Saito Masato, Kobayashi Yusuke, Takemoto Yoshiji
Graduate School of Pharmaceutical Sciences, Kyoto University, 46-29 Shimoadachi-cho, Yoshida, Sakyo-ku, Kyoto, 606-8501, Japan.
Chemistry. 2019 Aug 6;25(44):10314-10318. doi: 10.1002/chem.201902699. Epub 2019 Jul 10.

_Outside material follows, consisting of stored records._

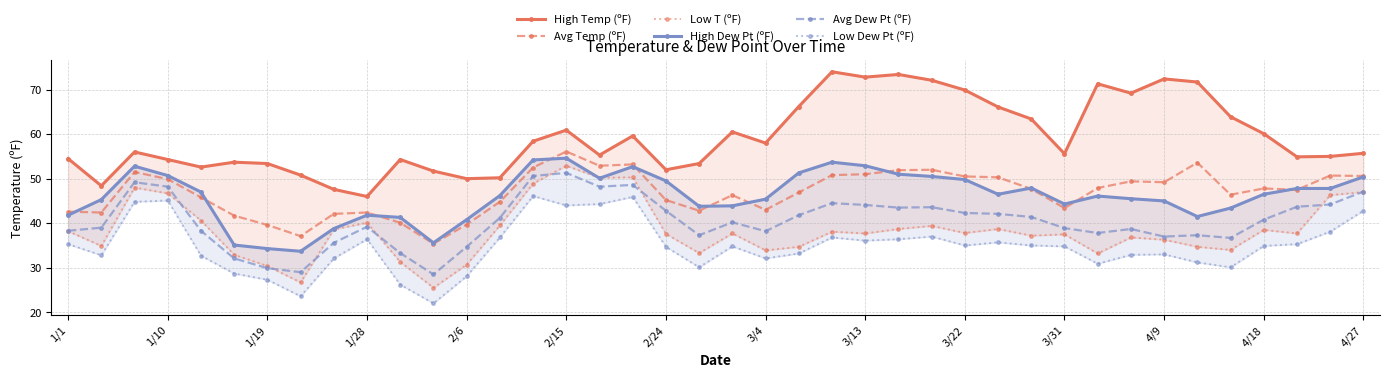

True or false: Low T (ºF) and High Temp (ºF) intersect in this chart.

False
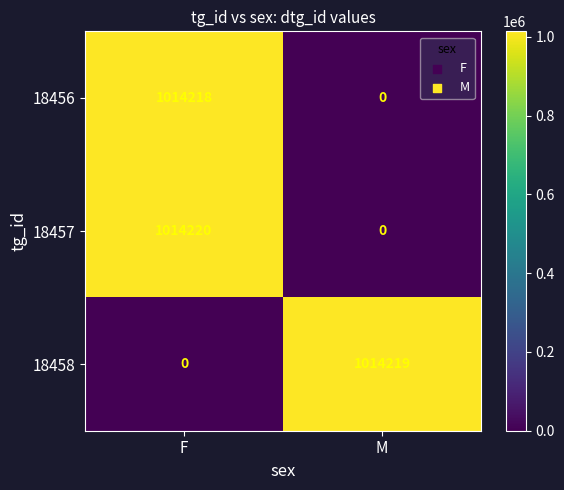

Rank the series by their average value, from highest to lowest.

18457, 18458, 18456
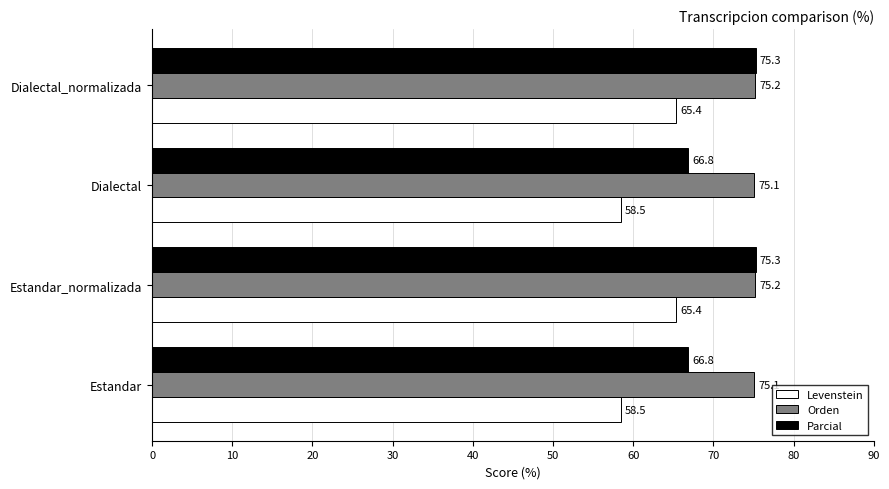

Between Estandar and Dialectal_normalizada, which series saw the biggest shift?

Parcial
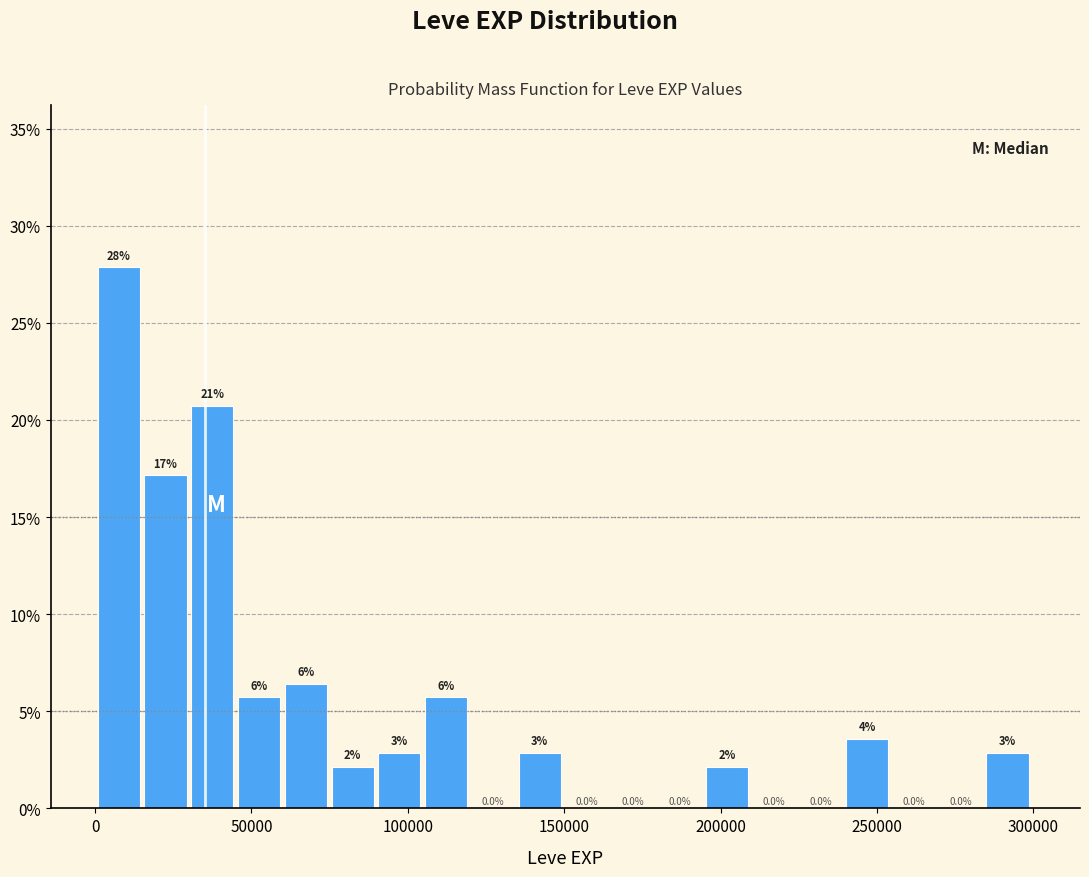

Read against the x-axis, roughly where is the centre of the tallest bar?

10000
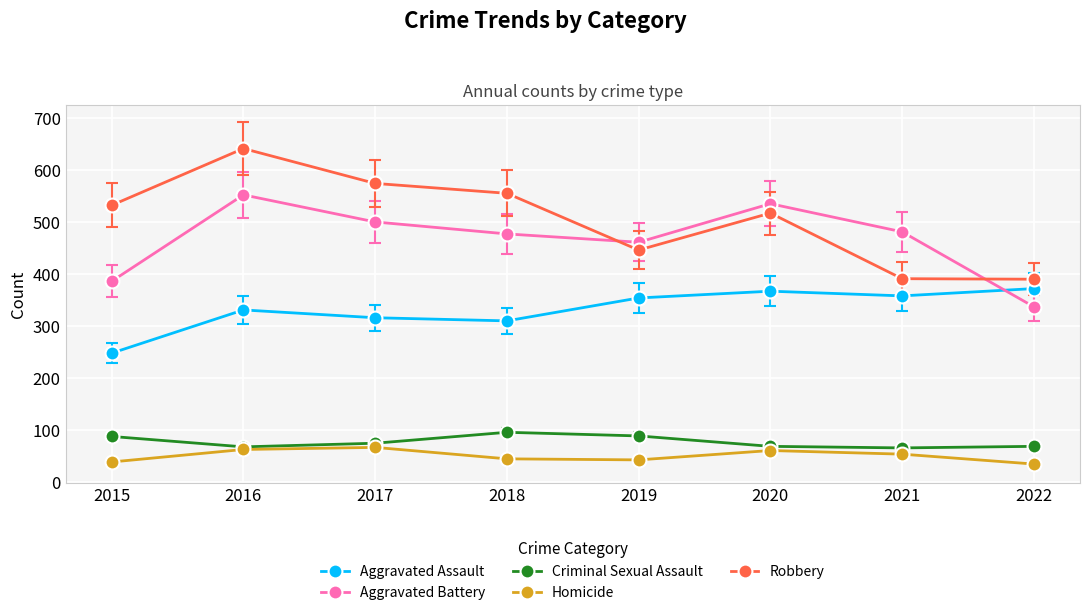

True or false: Aggravated Assault and Robbery intersect in this chart.

False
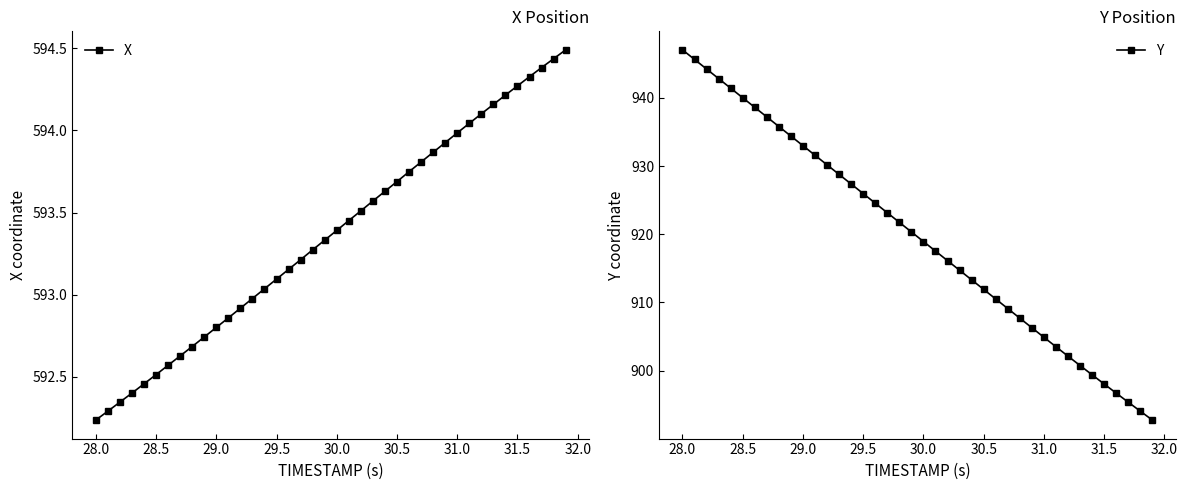

True or false: Y and X intersect in this chart.

False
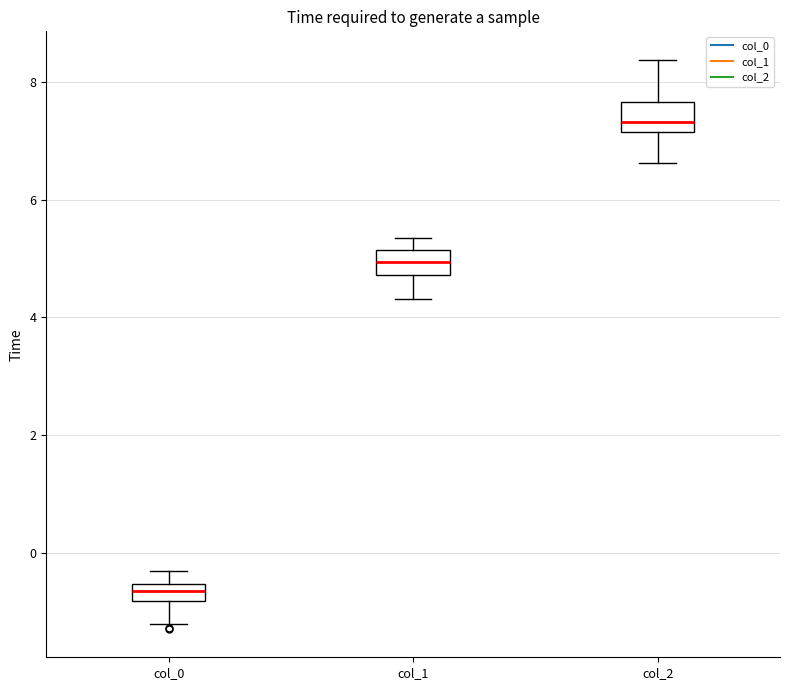

Which box's median line is the lowest?

col_0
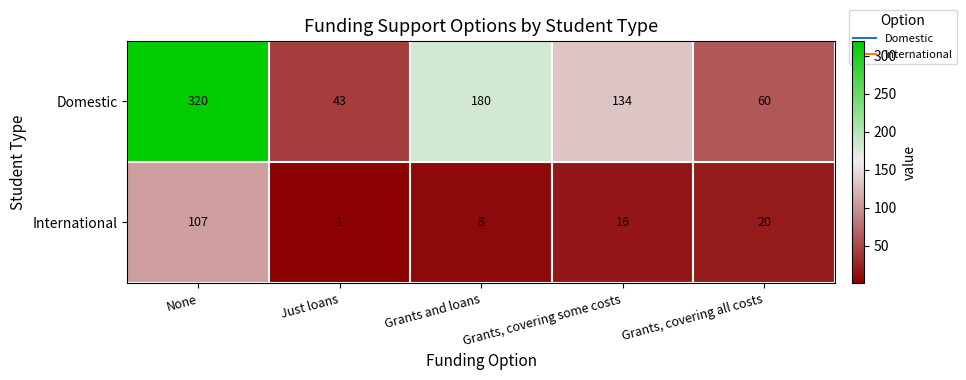

Which series has the largest total across all categories?

Domestic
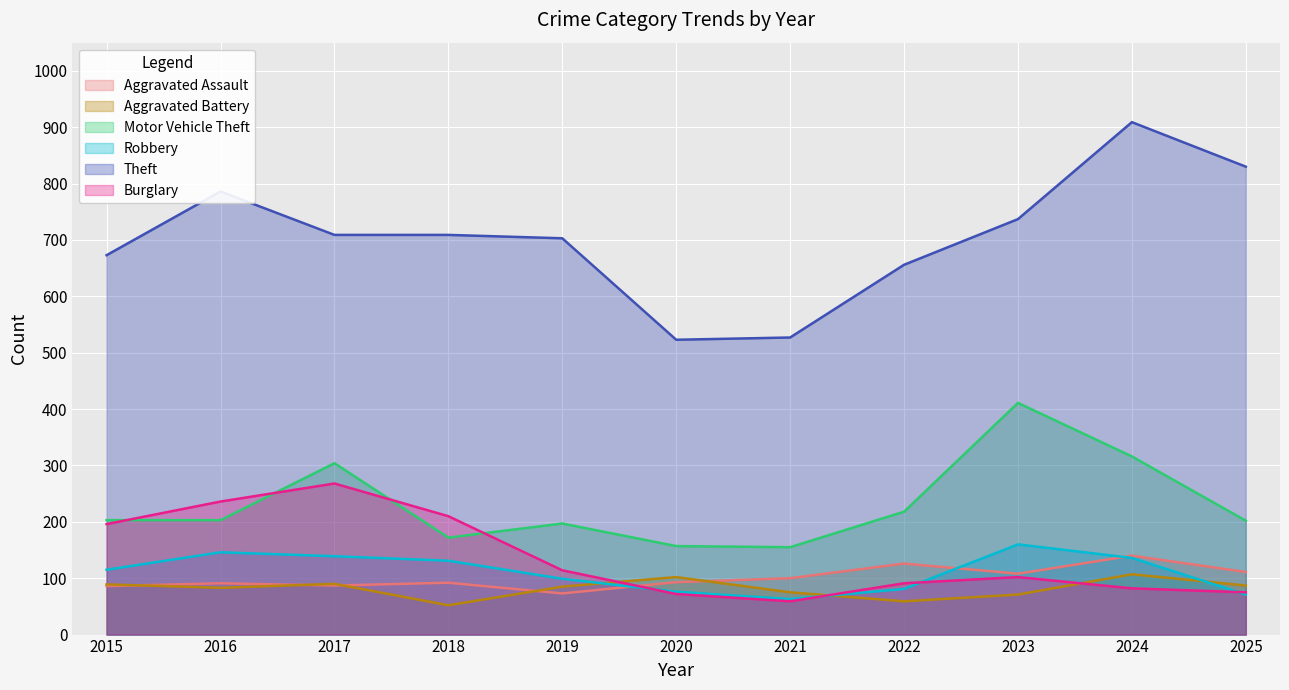

Reading right to left, transcribe all the data shown in this chart.

Aggravated Assault: 2025=111	2024=140	2023=108	2022=126	2021=100	2020=93	2019=73	2018=92	2017=87	2016=91	2015=86
Aggravated Battery: 2025=87	2024=107	2023=71	2022=59	2021=75	2020=102	2019=85	2018=52	2017=90	2016=83	2015=89
Motor Vehicle Theft: 2025=202	2024=316	2023=411	2022=218	2021=155	2020=157	2019=197	2018=172	2017=304	2016=203	2015=203
Robbery: 2025=71	2024=136	2023=160	2022=81	2021=63	2020=76	2019=99	2018=131	2017=139	2016=146	2015=115
Theft: 2025=830	2024=909	2023=737	2022=656	2021=527	2020=523	2019=703	2018=709	2017=709	2016=786	2015=673
Burglary: 2025=75	2024=82	2023=102	2022=91	2021=59	2020=72	2019=114	2018=210	2017=268	2016=236	2015=196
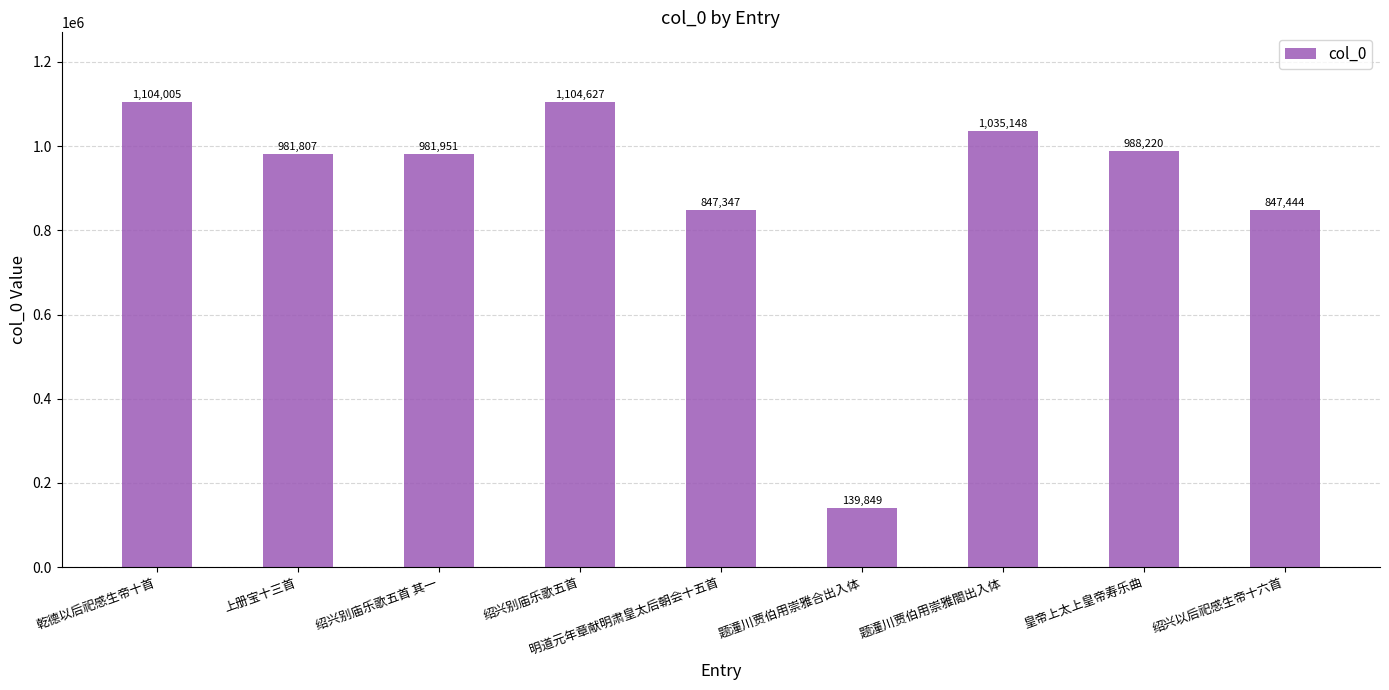

What is the sum of the values at 绍兴以后祀感生帝十六首 and 明道元年章献明肃皇太后朝会十五首?

1694791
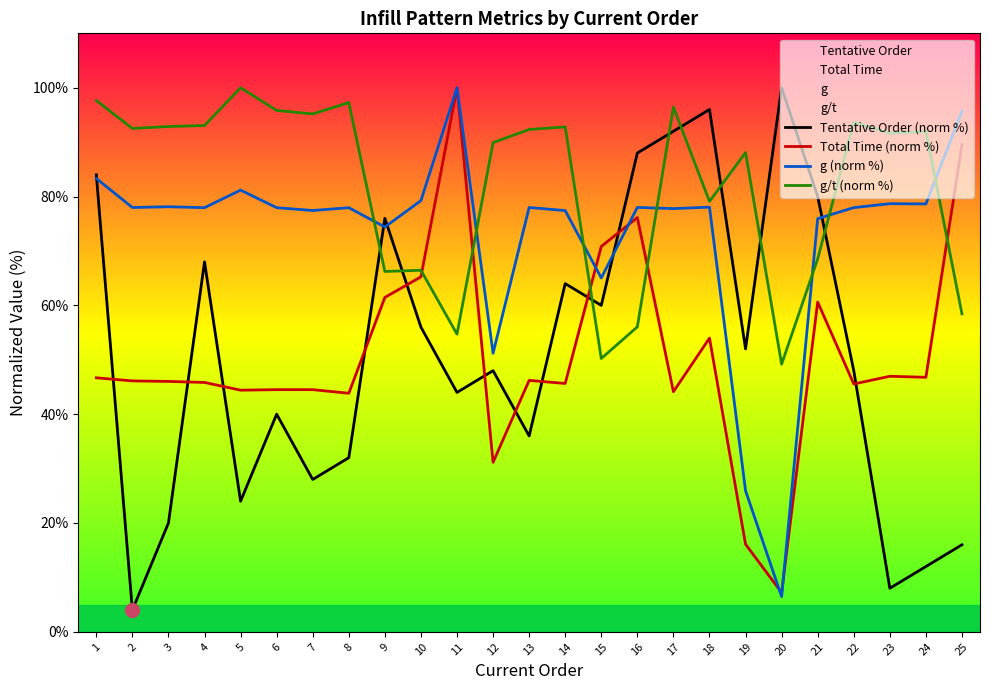

What is the minimum value shown in the chart?

4.0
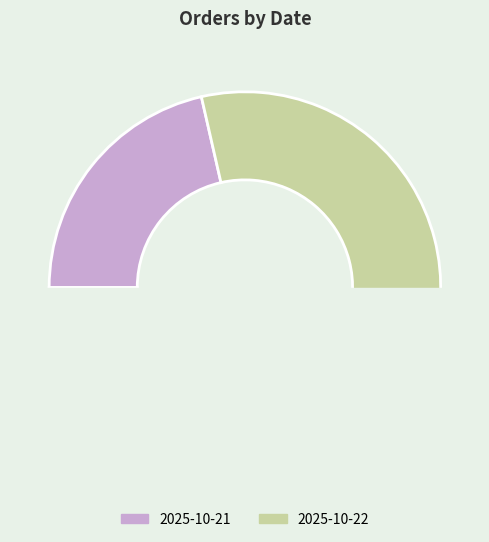

Is 2025-10-22 the majority of the pie?

Yes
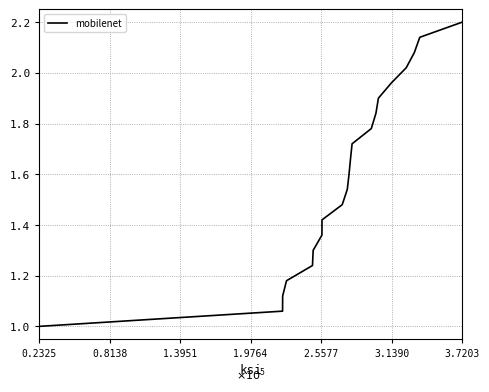

What is the maximum value shown in the chart?

2.2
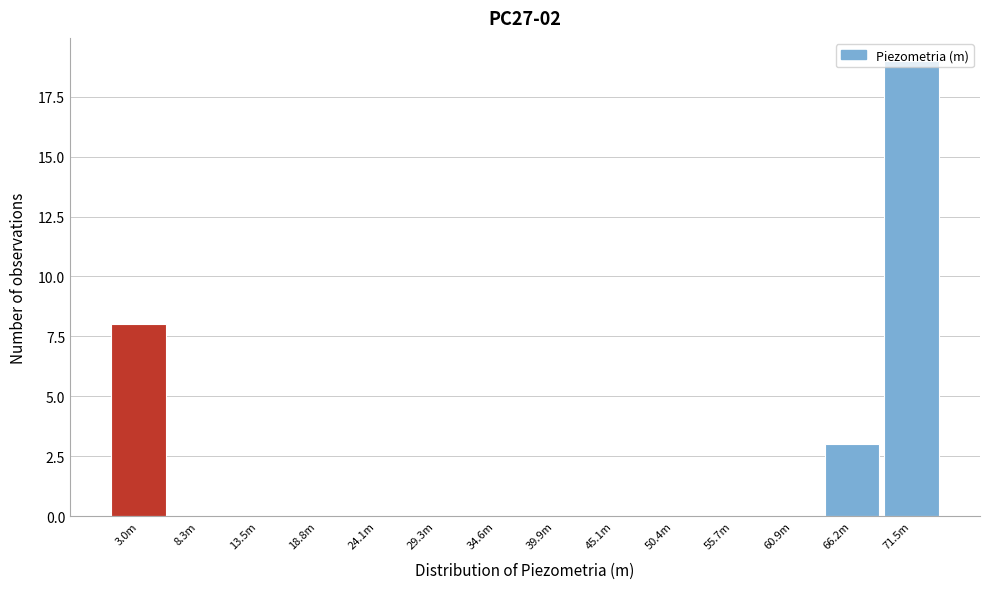

True or false: the data shows 0 at 60.9m.

True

The reactions of thioamides with ortho-nitro-substituted iodonium ylides proceeded under mild conditions to give enaminones or thiazoles, depending on the iodonium ylide used. This protocol allowed the use of protic solvents, including aqueous solutions, and therefore coupling reactions with complex molecules such as peptides or steroids were possible. A mild and efficient method for the synthesis of various iodonium ylides was established. DFT calculations suggested that the halogen bonding between a thioamide and iodonium ylide was important in this chemoselective coupling reaction. The potential use of enaminones conjugated with pharmaceuticals as prodrugs was also demonstrated.
硫代酰胺与邻硝基取代的碘叶立德的反应在温和条件下进行,根据所用的碘叶立德不同,可生成烯胺酮或噻唑。该方法允许使用质子性溶剂,包括水溶液,因此与肽或类固醇等复杂分子的偶联反应成为可能。建立了一种温和有效的合成各种碘叶立德的方法。密度泛函理论计算表明,硫代酰胺与碘叶立德之间的卤键在这种化学选择性偶联反应中很重要。还证明了与药物共轭的烯胺酮作为前药的潜在用途。